The must-know facts about charitable trusts

People in Oklahoma City who want to leave a legacy may want to explore the option of setting up a charitable trust. There are significant advantages, though the benefits typically only apply to people who are looking to make sizeable contributions.

According to the IRS, a charitable trust is not tax exempt, and the proceeds from it may be donated to one or more causes. In most cases, these trusts are treated as a private foundation. The advantages of setting up such a trust include the following: 

  •        The trust's creator can take an income tax deduction that may be spread over five years
  •        The donated property is no longer considered part of the person's estate and is therefore not included when estate taxes are determined
  •        Using highly appreciated property such as real estate or stock can help the creator avoid capital gains taxes.

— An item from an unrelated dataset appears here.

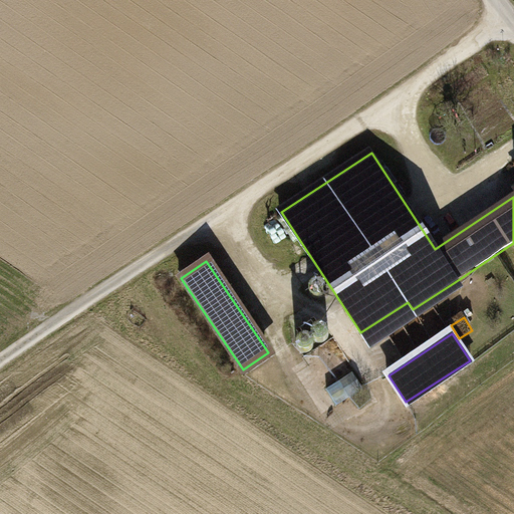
[(357,372),(330,387),(338,401),(365,387),(357,372)]
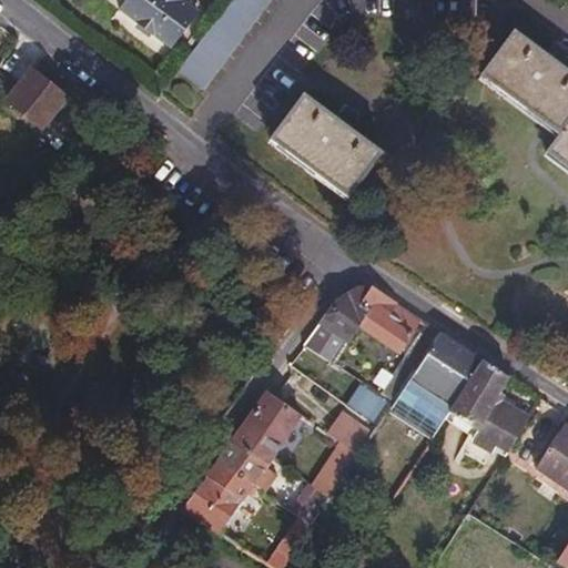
[(124,0),(174,39),(201,3),(195,0),(124,0)]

As Forbes magazine points out, there are two types of such trusts: charitable lead trusts and charitable remainder trusts. A charitable remainder trust enables someone to set up the trust and transfer it to the property that will be donated to a charity that has been approved by the IRS. The charity will act as the trustee and manage that property, giving a portion of any income the property generates to either the person who created the trust or someone else who has been named. When the creator of the trust passes away or the end of a specified term expires, the property is donated to the charity.

A charitable lead trust is similar, though the payouts are made to the charity, and not the creator of the trust or other non-charitable entity. Experts note that people who are making smaller donations to nonprofit organizations may not need to set up a trust and should consult with a professional to determine the proper course of action.